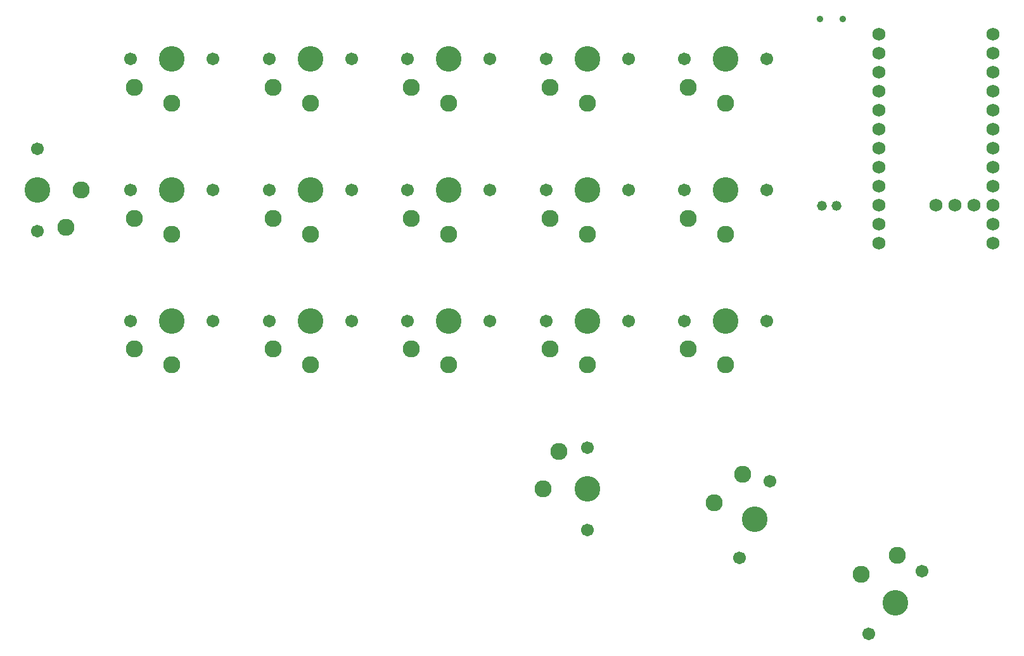
<source format=gbr>
%TF.GenerationSoftware,KiCad,Pcbnew,(6.0.7-1)-1*%
%TF.CreationDate,2022-10-16T21:29:02-07:00*%
%TF.ProjectId,karn-left,6b61726e-2d6c-4656-9674-2e6b69636164,rev?*%
%TF.SameCoordinates,Original*%
%TF.FileFunction,Soldermask,Bot*%
%TF.FilePolarity,Negative*%
%FSLAX46Y46*%
G04 Gerber Fmt 4.6, Leading zero omitted, Abs format (unit mm)*
G04 Created by KiCad (PCBNEW (6.0.7-1)-1) date 2022-10-16 21:29:02*
%MOMM*%
%LPD*%
G01*
G04 APERTURE LIST*
%ADD10C,1.320800*%
%ADD11C,1.701800*%
%ADD12C,3.429000*%
%ADD13C,2.282000*%
%ADD14C,1.752600*%
%ADD15C,0.900000*%
G04 APERTURE END LIST*
D10*
%TO.C,JST1*%
X162799999Y-59639206D03*
X164800001Y-59639206D03*
%TD*%
D11*
%TO.C,SW24*%
X89000000Y-57500000D03*
X100000000Y-57500000D03*
D12*
X94500000Y-57500000D03*
D13*
X94500000Y-63400000D03*
X89500000Y-61300000D03*
%TD*%
D11*
%TO.C,SW22*%
X137000000Y-57500000D03*
D12*
X131500000Y-57500000D03*
D11*
X126000000Y-57500000D03*
D13*
X131500000Y-63400000D03*
X126500000Y-61300000D03*
%TD*%
D12*
%TO.C,SW43*%
X131500000Y-97500000D03*
D11*
X131500000Y-103000000D03*
X131500000Y-92000000D03*
D13*
X125600000Y-97500000D03*
X127700000Y-92500000D03*
%TD*%
D12*
%TO.C,SW12*%
X131500000Y-40000000D03*
D11*
X126000000Y-40000000D03*
X137000000Y-40000000D03*
D13*
X131500000Y-45900000D03*
X126500000Y-43800000D03*
%TD*%
D12*
%TO.C,SW13*%
X113000000Y-40000000D03*
D11*
X107500000Y-40000000D03*
X118500000Y-40000000D03*
D13*
X113000000Y-45900000D03*
X108000000Y-43800000D03*
%TD*%
D11*
%TO.C,SW26*%
X58000256Y-63000000D03*
D12*
X58000256Y-57500000D03*
D11*
X58000256Y-52000000D03*
D13*
X63900256Y-57500000D03*
X61800256Y-62500000D03*
%TD*%
D14*
%TO.C,U1*%
X185720000Y-36716750D03*
X185720000Y-39256750D03*
X185720000Y-41796750D03*
X185720000Y-44336750D03*
X185720000Y-46876750D03*
X185720000Y-49416750D03*
X185720000Y-51956750D03*
X185720000Y-54496750D03*
X185720000Y-57036750D03*
X185720000Y-59576750D03*
X185720000Y-62116750D03*
X185720000Y-64656750D03*
X170480000Y-64656750D03*
X170480000Y-62116750D03*
X170480000Y-59576750D03*
X170480000Y-57036750D03*
X170480000Y-54496750D03*
X170480000Y-51956750D03*
X170480000Y-49416750D03*
X170480000Y-46876750D03*
X170480000Y-44336750D03*
X170480000Y-41796750D03*
X170480000Y-39256750D03*
X170480000Y-36716750D03*
X183180000Y-59576750D03*
X180640000Y-59576750D03*
X178100000Y-59576750D03*
%TD*%
D11*
%TO.C,SW21*%
X144500000Y-57500000D03*
X155500000Y-57500000D03*
D12*
X150000000Y-57500000D03*
D13*
X150000000Y-63400000D03*
X145000000Y-61300000D03*
%TD*%
D11*
%TO.C,SW34*%
X89000000Y-75000000D03*
X100000000Y-75000000D03*
D12*
X94500000Y-75000000D03*
D13*
X94500000Y-80900000D03*
X89500000Y-78800000D03*
%TD*%
D12*
%TO.C,SW31*%
X150000000Y-75000000D03*
D11*
X155500000Y-75000000D03*
X144500000Y-75000000D03*
D13*
X150000000Y-80900000D03*
X145000000Y-78800000D03*
%TD*%
D11*
%TO.C,SW25*%
X70500000Y-57500000D03*
D12*
X76000000Y-57500000D03*
D11*
X81500000Y-57500000D03*
D13*
X76000000Y-63400000D03*
X71000000Y-61300000D03*
%TD*%
D11*
%TO.C,SW42*%
X155939347Y-96459638D03*
D12*
X153879011Y-101559149D03*
D11*
X151818675Y-106658660D03*
D13*
X148408626Y-99348970D03*
X152228745Y-95499725D03*
%TD*%
D11*
%TO.C,SW41*%
X169109402Y-116884645D03*
X176180066Y-108458157D03*
D12*
X172644734Y-112671401D03*
D13*
X168125072Y-108878954D03*
X172947703Y-106398586D03*
%TD*%
D11*
%TO.C,SW23*%
X107500000Y-57500000D03*
D12*
X113000000Y-57500000D03*
D11*
X118500000Y-57500000D03*
D13*
X113000000Y-63400000D03*
X108000000Y-61300000D03*
%TD*%
D11*
%TO.C,SW14*%
X89000000Y-40000000D03*
D12*
X94500000Y-40000000D03*
D11*
X100000000Y-40000000D03*
D13*
X94500000Y-45900000D03*
X89500000Y-43800000D03*
%TD*%
D11*
%TO.C,SW33*%
X107500000Y-75000000D03*
X118500000Y-75000000D03*
D12*
X113000000Y-75000000D03*
D13*
X113000000Y-80900000D03*
X108000000Y-78800000D03*
%TD*%
D11*
%TO.C,SW35*%
X81500000Y-75000000D03*
X70500000Y-75000000D03*
D12*
X76000000Y-75000000D03*
D13*
X76000000Y-80900000D03*
X71000000Y-78800000D03*
%TD*%
D12*
%TO.C,SW32*%
X131500000Y-75000000D03*
D11*
X137000000Y-75000000D03*
X126000000Y-75000000D03*
D13*
X131500000Y-80900000D03*
X126500000Y-78800000D03*
%TD*%
D15*
%TO.C,SW_POWER1*%
X162600000Y-34670000D03*
X165600000Y-34670000D03*
%TD*%
D12*
%TO.C,SW15*%
X76000000Y-40000000D03*
D11*
X70500000Y-40000000D03*
X81500000Y-40000000D03*
D13*
X76000000Y-45900000D03*
X71000000Y-43800000D03*
%TD*%
D11*
%TO.C,SW11*%
X144500000Y-40000000D03*
X155500000Y-40000000D03*
D12*
X150000000Y-40000000D03*
D13*
X150000000Y-45900000D03*
X145000000Y-43800000D03*
%TD*%
M02*

</source>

★ ★ ★

▸ **What you should do**
Among the lines above, return those that hold the word "LIST".

▸ **Written answer**
G04 APERTURE LIST*
G04 APERTURE END LIST*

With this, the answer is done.